In the forward layer, $\overrightarrow{\text{H}_t}$ passes its output to both its next time step and the output. 

$$\overrightarrow{\text{H}_t} = \phi(X_t\overrightarrow{\text{W}}_{xh} + \overrightarrow{\text{H}}_{t-1}\overrightarrow{\text{W}}_{hh} + \overrightarrow{b_h})$$

The layer above $\overleftarrow{\text{H}_t}$ does it backward.

$$\overleftarrow{\text{H}_t} = \phi(X_t\overleftarrow{\text{W}}_{xh} + \overleftarrow{\text{H}}_{t+1}\overleftarrow{\text{W}}_{hh} + \overleftarrow{b_h})$$

We can obtain the output $O_t$ from the concatenation of the two outputs of $\overrightarrow{\text{H}}_t$ and $\overleftarrow{\text{H}}_t$.

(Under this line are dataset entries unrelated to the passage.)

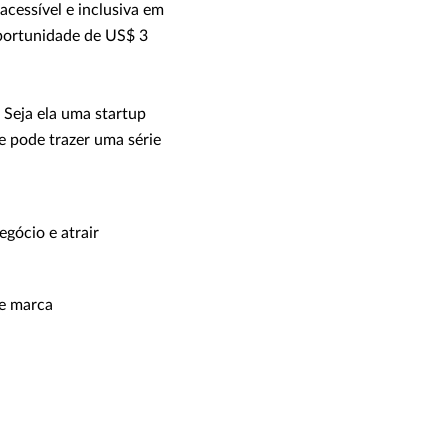
cessível e inclusiva em
portunidade de US$ 3
Seja ela uma startup
e pode trazer uma série
egócio e atrair
de marca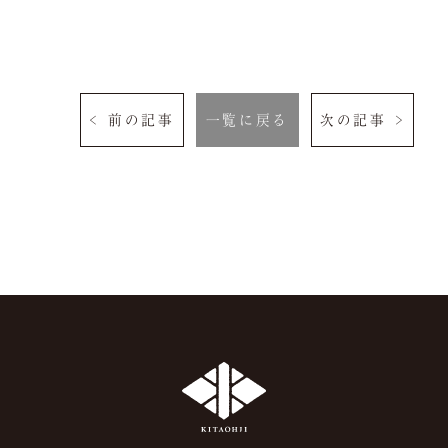
< 前の記事
一覧に戻る
次の記事 >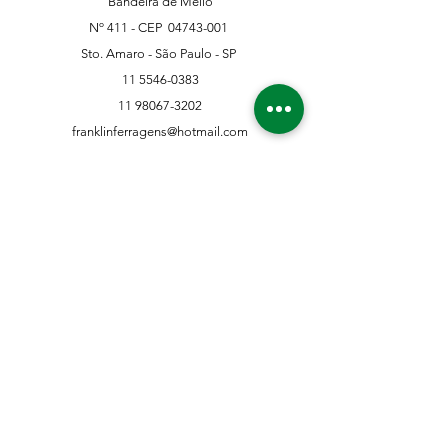
Bandeira de Mello
Nº 411 - CEP
04743-001
Sto. Amaro - São Paulo - SP
11 5546-0383
11 98067-3202
franklinferragens@hotmail.com
Suporte ao Cliente
Contate-Nos
Sobre nós
Missão Visão e Valor
Política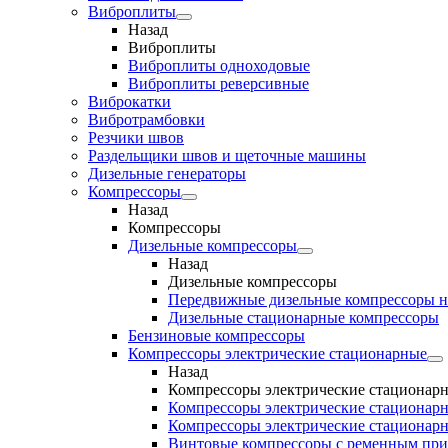
Виброплиты
Назад
Виброплиты
Виброплиты одноходовые
Виброплиты реверсивные
Виброкатки
Вибротрамбовки
Резчики швов
Раздельщики швов и щеточные машины
Дизельные генераторы
Компрессоры
Назад
Компрессоры
Дизельные компрессоры
Назад
Дизельные компрессоры
Передвижные дизельные компрессоры н
Дизельные стационарные компрессоры
Бензиновые компрессоры
Компрессоры электрические стационарные
Назад
Компрессоры электрические стационар
Компрессоры электрические стационарн
Компрессоры электрические стационарн
Винтовые компрессоры с ременным пр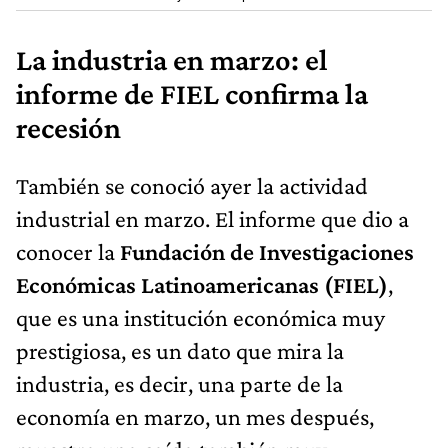
La industria en marzo: el
informe de FIEL confirma la
recesión
También se conoció ayer la actividad
industrial en marzo. El informe que dio a
conocer la
Fundación de Investigaciones
Económicas Latinoamericanas (FIEL)
,
que es una institución económica muy
prestigiosa, es un dato que mira la
industria, es decir, una parte de la
economía en marzo, un mes después,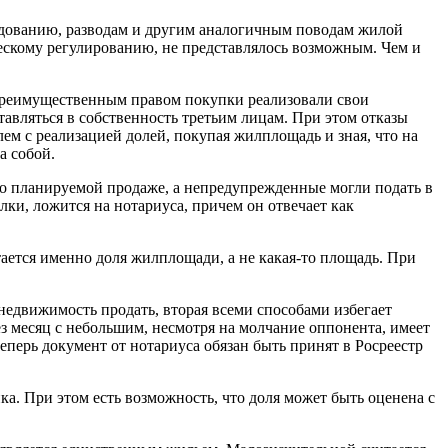
ледованию, разводам и другим аналогичным поводам жилой
скому регулированию, не представлялось возможным. Чем и
 преимущественным правом покупки реализовали свои
тавляться в собственность третьим лицам. При этом отказы
ем с реализацией долей, покупая жилплощадь и зная, что на
а собой.
 о планируемой продаже, а непредупрежденные могли подать в
лки, ложится на нотариуса, причем он отвечает как
ается именно доля жилплощади, а не какая-то площадь. При
недвижимость продать, вторая всеми способами избегает
з месяц с небольшим, несмотря на молчание оппонента, имеет
еперь документ от нотариуса обязан быть принят в Росреестр
. При этом есть возможность, что доля может быть оценена с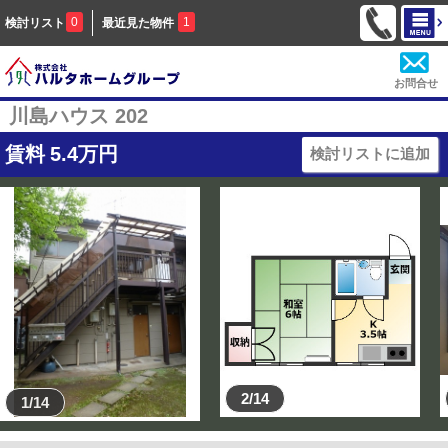
0
1
検討リスト
最近見た物件
お問合せ
川島ハウス 202
賃料
5.4
万円
検討リストに追加
2/14
1/14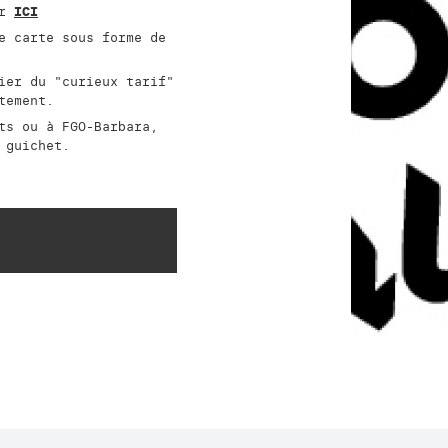
ar
ICI
e carte sous forme de
ier du "curieux tarif"
atement.
ts ou à FGO-Barbara,
 guichet.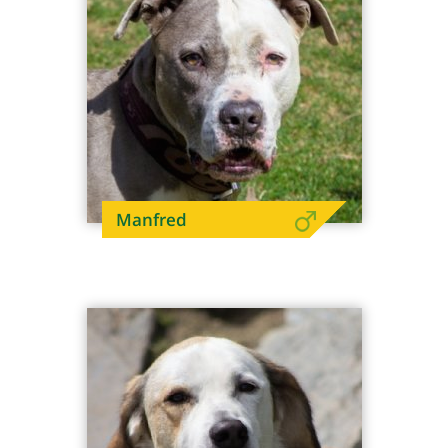
Manfred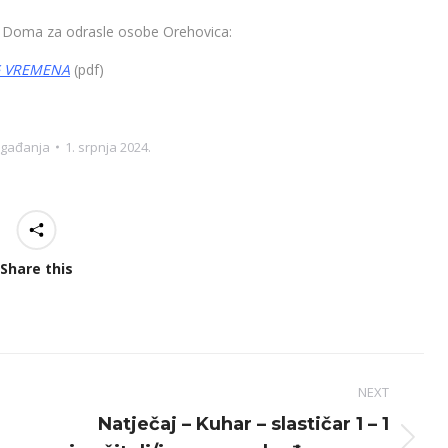
a Doma za odrasle osobe Orehovica:
G VREMENA
(pdf)
gađanja
1. srpnja 2024.
Share this
NEXT
Natječaj – Kuhar – slastičar 1 – 1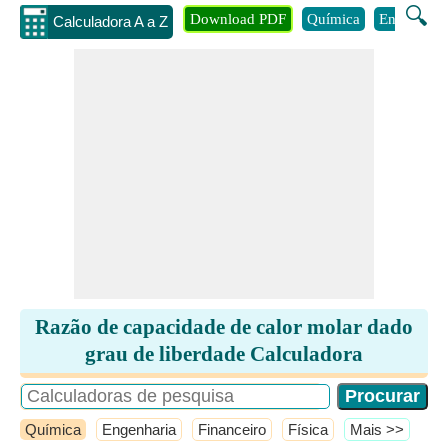
🔍
Download PDF
Química
Engenhari
Calculadora A a Z
Razão de capacidade de calor molar dado
grau de liberdade Calculadora
Química
Engenharia
Financeiro
Física
​Mais >>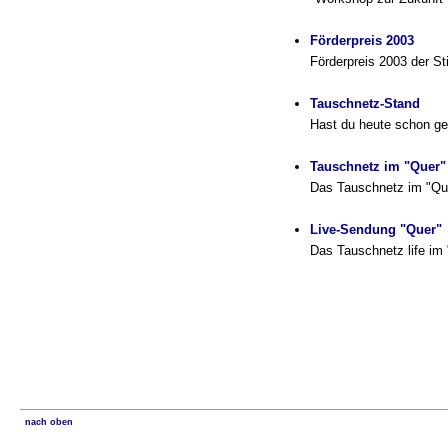
Förderpreis 2003
Förderpreis 2003 der St
Tauschnetz-Stand
Hast du heute schon ge
Tauschnetz im "Quer"
Das Tauschnetz im "Qu
Live-Sendung "Quer"
Das Tauschnetz life im
nach oben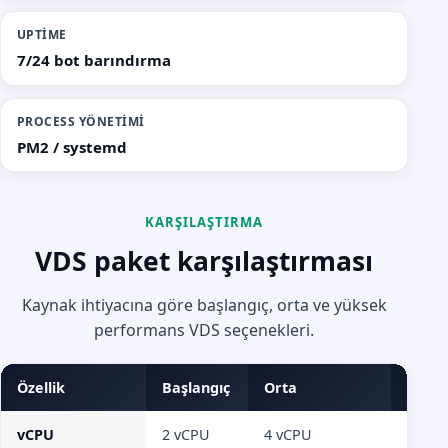
UPTIME
7/24 bot barındırma
PROCESS YÖNETIMI
PM2 / systemd
KARŞILAŞTIRMA
VDS paket karşılaştırması
Kaynak ihtiyacına göre başlangıç, orta ve yüksek
performans VDS seçenekleri.
Özellik
Başlangıç
Orta
Yüks
vCPU
2 vCPU
4 vCPU
8 vCP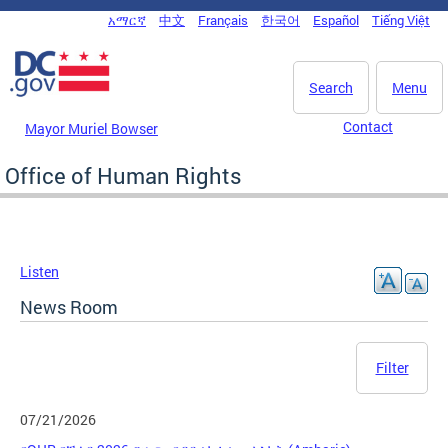
Skip to main content
አማርኛ
中文
Français
한국어
Español
Tiếng Việt
DC Agency Top Menu
Search
Menu
Contact
Mayor Muriel Bowser
Office of Human Rights
Listen
News Room
Filter
07/21/2026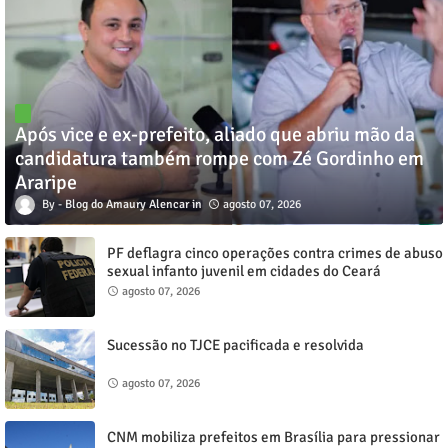
Após vice e ex-prefeito, aliado que abriu mão da
candidatura também rompe com Zé Gordinho em
Araripe
Blog do Amaury Alencar
agosto 07, 2026
PF deflagra cinco operações contra crimes de abuso
sexual infanto juvenil em cidades do Ceará
agosto 07, 2026
Sucessão no TJCE pacificada e resolvida
agosto 07, 2026
CNM mobiliza prefeitos em Brasília para pressionar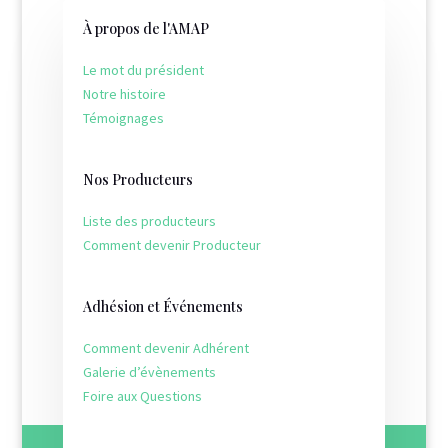
À propos de l'AMAP
Le mot du président
Notre histoire
Témoignages
Nos Producteurs
Liste des producteurs
Comment devenir Producteur
Adhésion et Événements
Comment devenir Adhérent
Galerie d’évènements
Foire aux Questions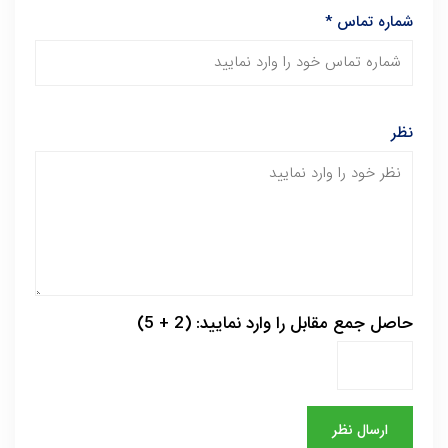
شماره تماس
*
نظر
حاصل جمع مقابل را وارد نمایید: (2 + 5)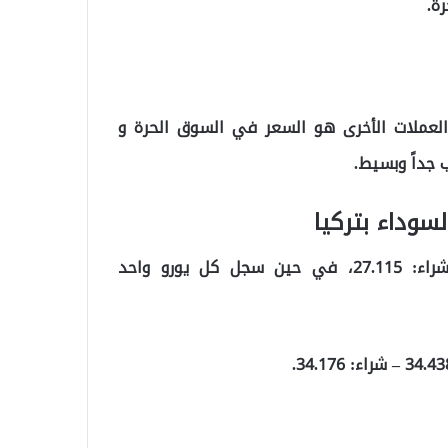
 والعملات الأخرى هو السعر في السوق الحرة و
ب جداً وبسيط.
سوداء بتركيا
راء:
27.115
، في حين سجل كل يورو واحد
34.43
– شراء:
34.176
.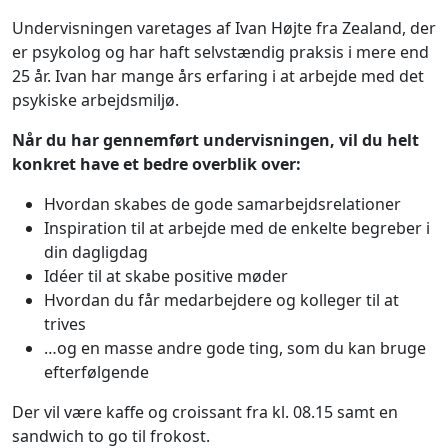
Undervisningen varetages af Ivan Højte fra Zealand, der
er psykolog og har haft selvstændig praksis i mere end
25 år. Ivan har mange års erfaring i at arbejde med det
psykiske arbejdsmiljø.
Når du har gennemført undervisningen, vil du helt
konkret have et bedre overblik over:
Hvordan skabes de gode samarbejdsrelationer
Inspiration til at arbejde med de enkelte begreber i
din dagligdag
Idéer til at skabe positive møder
Hvordan du får medarbejdere og kolleger til at
trives
…og en masse andre gode ting, som du kan bruge
efterfølgende
Der vil være kaffe og croissant fra kl. 08.15 samt en
sandwich to go til frokost.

$$O_t = H_{t}W_{ho} + b_o$$

where $W_{ho} \in \mathbb{R}^{2h \times o} $ denotes the weights between the hidden layers and the output layer.

## Keras implementation

After covering the theory, let's now look how BRNNs can be implemented using Keras.

In [2]:
import tensorflow as tf

model = tf.keras.models.Sequential([
    tf.keras.layers.Bidirectional(tf.keras.layers.LSTM(64, return_sequences = True, input_shape = (5, 10))),
    tf.keras.layers.Bidirectional(tf.keras.layers.LSTM(32)),
    tf.keras.layers.Dense(10)
])

As you can see, the `Bidirectional()` layer function handles the structuring of our neural network and the only thing we are required to do is specifying the type of recurrent network we want to use for our Bidirectional layer. In the example case, we used LSTM, but you could use RNN or GRU (we will be covering it in the future tutorials).